◆ What is being asked ◆
Give back only the lines in the records below from the one with "encouraged by educational" to the one with "ers in drone technology?", both inclusive, word for word.

[Opening Records for this exercise section]

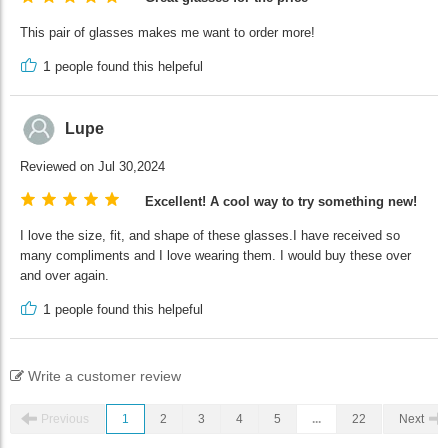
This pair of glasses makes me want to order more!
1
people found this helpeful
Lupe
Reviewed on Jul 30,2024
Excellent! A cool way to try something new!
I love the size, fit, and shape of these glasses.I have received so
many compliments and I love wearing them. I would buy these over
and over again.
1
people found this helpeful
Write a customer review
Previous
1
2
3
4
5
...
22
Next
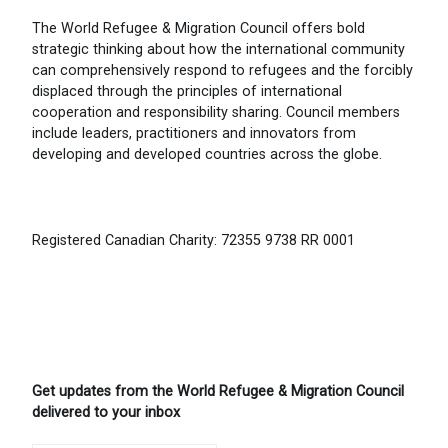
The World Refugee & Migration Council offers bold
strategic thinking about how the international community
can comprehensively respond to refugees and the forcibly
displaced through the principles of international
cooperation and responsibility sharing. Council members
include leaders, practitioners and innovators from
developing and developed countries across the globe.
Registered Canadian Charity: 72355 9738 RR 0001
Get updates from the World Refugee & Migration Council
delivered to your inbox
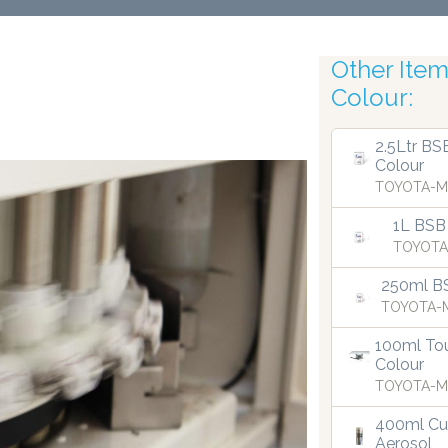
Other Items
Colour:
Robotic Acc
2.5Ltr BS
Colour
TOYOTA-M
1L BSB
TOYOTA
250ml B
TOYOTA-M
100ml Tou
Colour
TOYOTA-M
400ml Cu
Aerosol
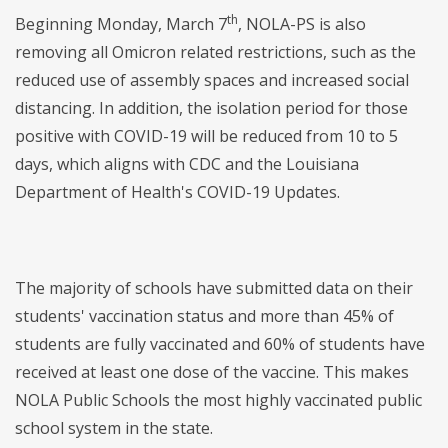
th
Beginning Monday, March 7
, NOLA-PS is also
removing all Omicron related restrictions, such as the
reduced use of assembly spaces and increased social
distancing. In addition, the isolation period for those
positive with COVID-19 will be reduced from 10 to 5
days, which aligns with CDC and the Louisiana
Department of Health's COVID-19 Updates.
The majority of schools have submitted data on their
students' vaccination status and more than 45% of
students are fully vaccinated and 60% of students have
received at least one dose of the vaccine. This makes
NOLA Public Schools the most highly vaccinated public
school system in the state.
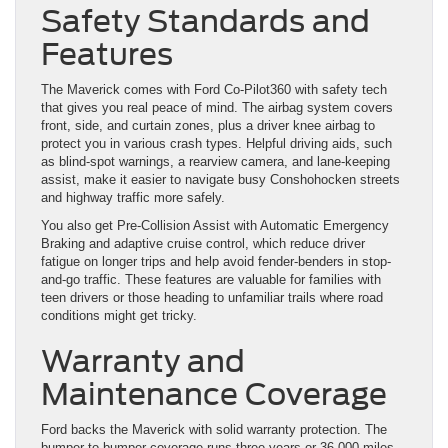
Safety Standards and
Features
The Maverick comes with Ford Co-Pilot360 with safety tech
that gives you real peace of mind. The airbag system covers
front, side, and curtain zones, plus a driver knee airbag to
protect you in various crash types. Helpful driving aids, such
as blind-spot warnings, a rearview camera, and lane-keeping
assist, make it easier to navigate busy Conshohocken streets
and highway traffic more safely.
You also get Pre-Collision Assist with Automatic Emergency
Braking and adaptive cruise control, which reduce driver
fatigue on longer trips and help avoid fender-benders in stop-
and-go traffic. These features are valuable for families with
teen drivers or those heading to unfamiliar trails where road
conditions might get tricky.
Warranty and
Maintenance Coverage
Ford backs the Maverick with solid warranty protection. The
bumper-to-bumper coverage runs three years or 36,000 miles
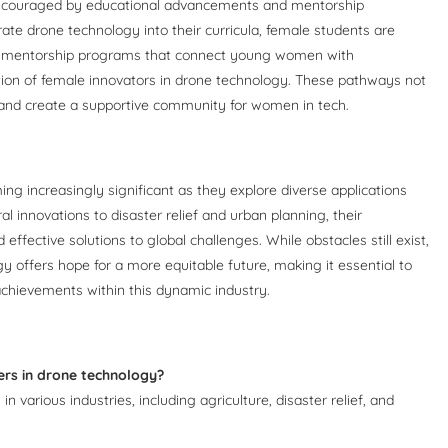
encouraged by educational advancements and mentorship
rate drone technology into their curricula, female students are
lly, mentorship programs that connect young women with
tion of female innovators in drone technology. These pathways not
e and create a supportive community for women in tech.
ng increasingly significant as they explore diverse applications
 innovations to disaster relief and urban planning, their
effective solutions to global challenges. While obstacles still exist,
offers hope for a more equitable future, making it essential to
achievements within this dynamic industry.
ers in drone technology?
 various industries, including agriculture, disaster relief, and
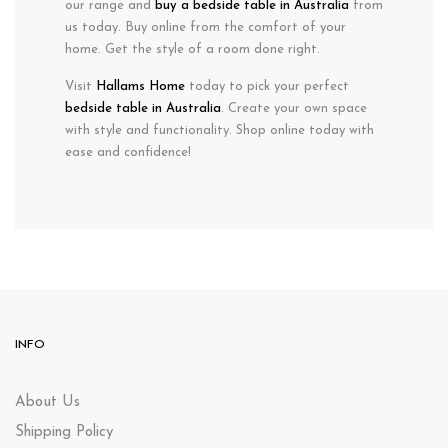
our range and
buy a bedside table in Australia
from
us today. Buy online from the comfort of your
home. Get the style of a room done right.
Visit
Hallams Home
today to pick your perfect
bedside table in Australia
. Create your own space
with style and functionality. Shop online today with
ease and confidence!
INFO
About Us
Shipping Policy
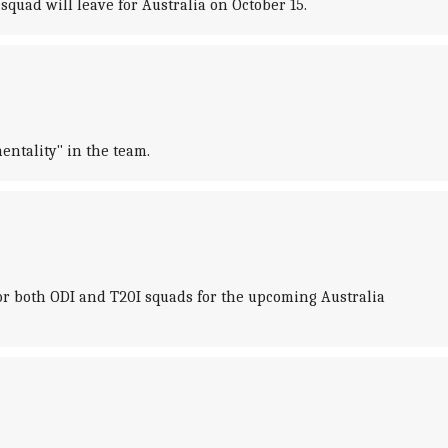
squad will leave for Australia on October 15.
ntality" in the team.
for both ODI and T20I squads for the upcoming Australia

[Closing Records for this exercise section]
[Opening Records for this exercise section]

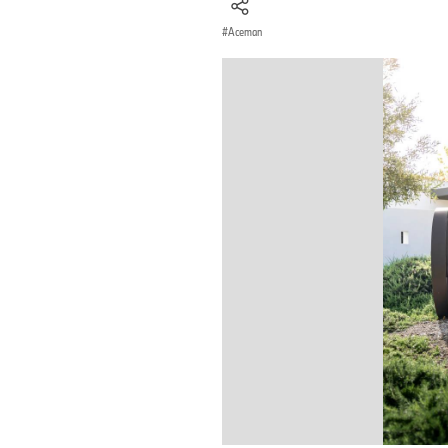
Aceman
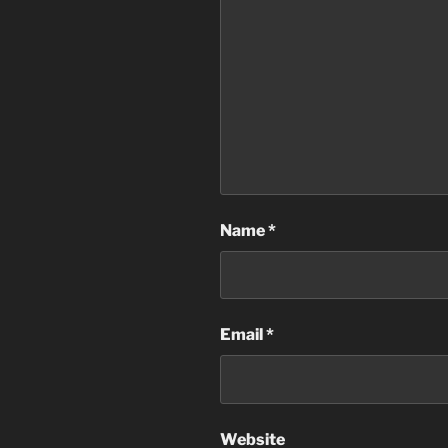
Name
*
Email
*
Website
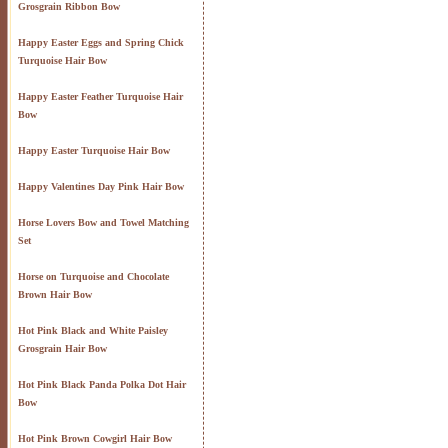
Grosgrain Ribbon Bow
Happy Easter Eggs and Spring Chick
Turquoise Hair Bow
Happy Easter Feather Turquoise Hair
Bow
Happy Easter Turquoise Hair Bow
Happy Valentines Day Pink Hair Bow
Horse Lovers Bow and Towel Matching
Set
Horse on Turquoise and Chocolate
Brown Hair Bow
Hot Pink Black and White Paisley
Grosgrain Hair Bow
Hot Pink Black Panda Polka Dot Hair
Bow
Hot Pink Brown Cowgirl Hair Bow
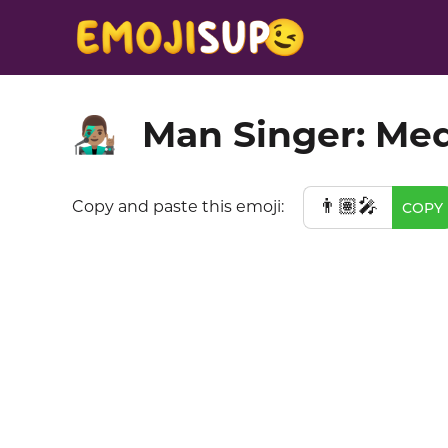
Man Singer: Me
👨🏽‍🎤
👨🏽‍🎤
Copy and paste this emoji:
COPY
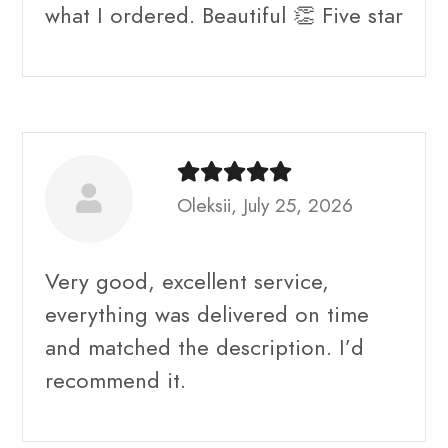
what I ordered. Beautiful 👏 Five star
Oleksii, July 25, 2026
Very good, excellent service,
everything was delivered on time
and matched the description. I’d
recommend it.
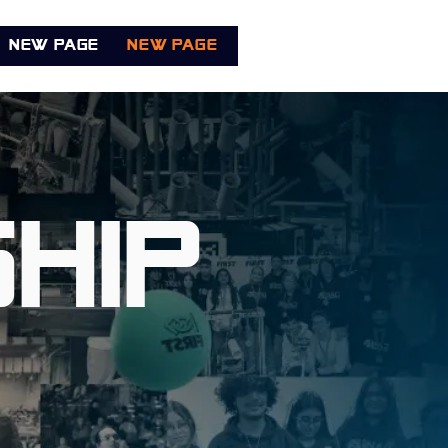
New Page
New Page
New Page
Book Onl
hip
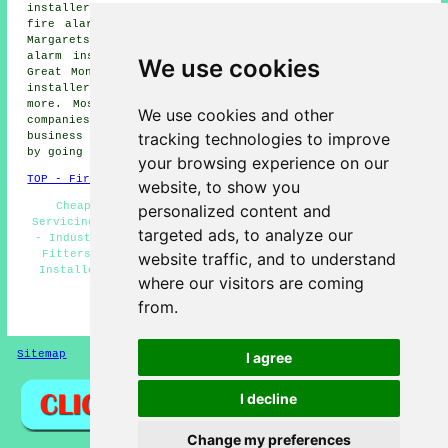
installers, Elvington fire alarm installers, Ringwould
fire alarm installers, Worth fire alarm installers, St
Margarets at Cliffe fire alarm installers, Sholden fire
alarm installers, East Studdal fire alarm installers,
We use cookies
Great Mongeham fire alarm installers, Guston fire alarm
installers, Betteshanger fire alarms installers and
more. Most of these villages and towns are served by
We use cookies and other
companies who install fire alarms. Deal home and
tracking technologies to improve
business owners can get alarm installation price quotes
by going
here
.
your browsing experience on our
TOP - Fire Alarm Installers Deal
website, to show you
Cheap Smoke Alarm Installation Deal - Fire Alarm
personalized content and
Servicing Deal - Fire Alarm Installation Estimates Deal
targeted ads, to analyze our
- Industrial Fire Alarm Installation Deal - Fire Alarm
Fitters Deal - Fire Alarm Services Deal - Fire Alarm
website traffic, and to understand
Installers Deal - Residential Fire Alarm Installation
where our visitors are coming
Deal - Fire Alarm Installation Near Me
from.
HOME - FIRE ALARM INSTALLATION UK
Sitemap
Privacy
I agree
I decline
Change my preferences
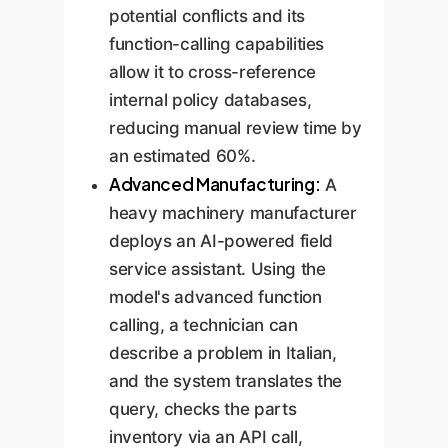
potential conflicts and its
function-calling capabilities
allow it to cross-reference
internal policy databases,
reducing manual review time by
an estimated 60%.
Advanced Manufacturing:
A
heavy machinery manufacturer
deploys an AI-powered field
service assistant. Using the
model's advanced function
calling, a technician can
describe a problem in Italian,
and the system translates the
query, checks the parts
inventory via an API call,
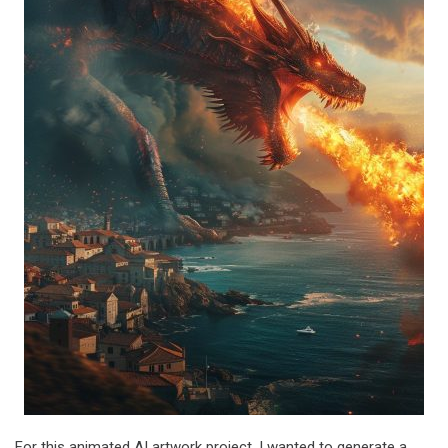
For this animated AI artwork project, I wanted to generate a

[Closing Records for this exercise section]

◆ Solution to this problem ◆
encouraged by educational advancements and mentorship
rate drone technology into their curricula, female students are
lly, mentorship programs that connect young women with
tion of female innovators in drone technology. These pathways not
e and create a supportive community for women in tech.
ng increasingly significant as they explore diverse applications
 innovations to disaster relief and urban planning, their
effective solutions to global challenges. While obstacles still exist,
offers hope for a more equitable future, making it essential to
achievements within this dynamic industry.
ers in drone technology?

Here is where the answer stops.